◆ **The problem**
Tally the lines below containing the word "also" and give that total alone.

◆ **Data**

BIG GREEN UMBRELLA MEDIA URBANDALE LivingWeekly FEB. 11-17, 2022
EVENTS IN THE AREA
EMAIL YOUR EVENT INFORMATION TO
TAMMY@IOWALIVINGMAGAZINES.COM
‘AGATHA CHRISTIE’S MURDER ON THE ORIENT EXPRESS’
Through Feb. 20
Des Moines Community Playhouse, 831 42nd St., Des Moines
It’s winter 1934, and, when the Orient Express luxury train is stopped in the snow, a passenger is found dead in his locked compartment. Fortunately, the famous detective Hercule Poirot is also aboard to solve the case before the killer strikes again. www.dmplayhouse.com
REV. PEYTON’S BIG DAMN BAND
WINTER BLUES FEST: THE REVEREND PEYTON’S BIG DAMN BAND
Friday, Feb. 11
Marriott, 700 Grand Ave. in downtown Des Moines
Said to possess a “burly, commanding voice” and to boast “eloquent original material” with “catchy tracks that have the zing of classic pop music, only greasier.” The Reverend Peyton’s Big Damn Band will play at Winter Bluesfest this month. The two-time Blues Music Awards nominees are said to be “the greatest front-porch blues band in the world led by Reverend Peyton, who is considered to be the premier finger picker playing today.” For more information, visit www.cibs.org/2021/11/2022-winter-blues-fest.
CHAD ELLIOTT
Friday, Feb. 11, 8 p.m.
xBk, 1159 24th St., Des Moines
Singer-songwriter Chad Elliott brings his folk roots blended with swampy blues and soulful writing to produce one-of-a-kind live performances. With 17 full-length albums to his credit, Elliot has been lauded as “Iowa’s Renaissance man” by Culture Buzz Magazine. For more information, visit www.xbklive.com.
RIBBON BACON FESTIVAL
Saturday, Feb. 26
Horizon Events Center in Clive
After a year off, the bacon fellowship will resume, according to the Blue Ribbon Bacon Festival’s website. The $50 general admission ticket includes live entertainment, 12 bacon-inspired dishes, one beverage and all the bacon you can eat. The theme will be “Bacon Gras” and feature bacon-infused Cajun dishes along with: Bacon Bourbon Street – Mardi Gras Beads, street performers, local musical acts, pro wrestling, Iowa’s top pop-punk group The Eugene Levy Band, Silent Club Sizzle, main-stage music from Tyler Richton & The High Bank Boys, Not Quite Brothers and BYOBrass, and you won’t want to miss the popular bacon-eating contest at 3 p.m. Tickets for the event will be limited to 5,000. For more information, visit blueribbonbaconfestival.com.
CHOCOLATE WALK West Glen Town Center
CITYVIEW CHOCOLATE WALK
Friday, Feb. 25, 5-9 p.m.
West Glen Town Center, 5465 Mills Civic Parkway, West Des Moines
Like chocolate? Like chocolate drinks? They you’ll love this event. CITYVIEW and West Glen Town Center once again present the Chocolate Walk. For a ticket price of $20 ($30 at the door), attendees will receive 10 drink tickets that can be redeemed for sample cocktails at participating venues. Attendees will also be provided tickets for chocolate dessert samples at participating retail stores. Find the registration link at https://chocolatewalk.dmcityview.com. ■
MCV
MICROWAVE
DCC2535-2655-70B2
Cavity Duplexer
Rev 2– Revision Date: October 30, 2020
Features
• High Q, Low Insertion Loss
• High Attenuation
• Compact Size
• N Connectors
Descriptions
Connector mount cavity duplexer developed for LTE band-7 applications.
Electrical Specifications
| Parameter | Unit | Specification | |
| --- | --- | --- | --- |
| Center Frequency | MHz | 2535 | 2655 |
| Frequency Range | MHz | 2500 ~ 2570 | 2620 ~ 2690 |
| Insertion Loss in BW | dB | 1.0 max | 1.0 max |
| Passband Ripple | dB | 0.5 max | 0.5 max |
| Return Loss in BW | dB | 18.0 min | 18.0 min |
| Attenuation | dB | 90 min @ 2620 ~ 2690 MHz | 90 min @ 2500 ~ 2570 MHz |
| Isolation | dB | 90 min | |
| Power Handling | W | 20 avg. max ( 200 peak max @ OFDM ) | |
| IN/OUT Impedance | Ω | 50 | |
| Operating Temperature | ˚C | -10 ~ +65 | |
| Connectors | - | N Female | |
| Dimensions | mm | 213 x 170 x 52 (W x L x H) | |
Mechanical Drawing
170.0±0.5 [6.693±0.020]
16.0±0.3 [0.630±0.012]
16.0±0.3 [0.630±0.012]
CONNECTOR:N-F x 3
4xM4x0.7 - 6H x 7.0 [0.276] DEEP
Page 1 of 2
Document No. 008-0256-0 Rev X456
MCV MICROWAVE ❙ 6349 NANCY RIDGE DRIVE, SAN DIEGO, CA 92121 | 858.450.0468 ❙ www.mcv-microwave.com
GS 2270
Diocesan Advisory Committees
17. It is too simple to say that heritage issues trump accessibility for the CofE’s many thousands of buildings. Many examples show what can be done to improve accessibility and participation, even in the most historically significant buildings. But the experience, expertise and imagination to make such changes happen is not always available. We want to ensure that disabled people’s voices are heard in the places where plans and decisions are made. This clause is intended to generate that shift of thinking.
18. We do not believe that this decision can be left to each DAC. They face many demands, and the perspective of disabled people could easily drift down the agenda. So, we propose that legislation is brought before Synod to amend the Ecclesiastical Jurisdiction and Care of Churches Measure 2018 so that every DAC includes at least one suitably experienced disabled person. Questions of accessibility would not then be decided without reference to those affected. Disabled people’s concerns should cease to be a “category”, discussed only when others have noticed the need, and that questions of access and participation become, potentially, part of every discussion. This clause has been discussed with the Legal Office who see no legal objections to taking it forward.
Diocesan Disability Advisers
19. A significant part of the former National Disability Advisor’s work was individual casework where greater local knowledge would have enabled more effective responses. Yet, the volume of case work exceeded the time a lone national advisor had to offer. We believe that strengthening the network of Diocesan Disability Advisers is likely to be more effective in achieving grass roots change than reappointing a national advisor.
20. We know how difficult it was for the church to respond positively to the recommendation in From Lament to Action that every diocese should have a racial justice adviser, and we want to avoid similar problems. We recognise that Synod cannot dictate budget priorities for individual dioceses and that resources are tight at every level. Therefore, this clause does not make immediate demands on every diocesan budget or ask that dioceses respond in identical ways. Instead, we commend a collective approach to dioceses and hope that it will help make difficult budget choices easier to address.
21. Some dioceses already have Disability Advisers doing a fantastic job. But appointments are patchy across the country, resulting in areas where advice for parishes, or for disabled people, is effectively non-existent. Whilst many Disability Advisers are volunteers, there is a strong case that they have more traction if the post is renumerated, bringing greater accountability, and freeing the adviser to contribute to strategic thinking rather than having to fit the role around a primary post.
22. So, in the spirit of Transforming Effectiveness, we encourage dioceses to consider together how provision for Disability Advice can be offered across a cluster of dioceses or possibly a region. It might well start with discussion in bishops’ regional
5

◆ **Answer below**
2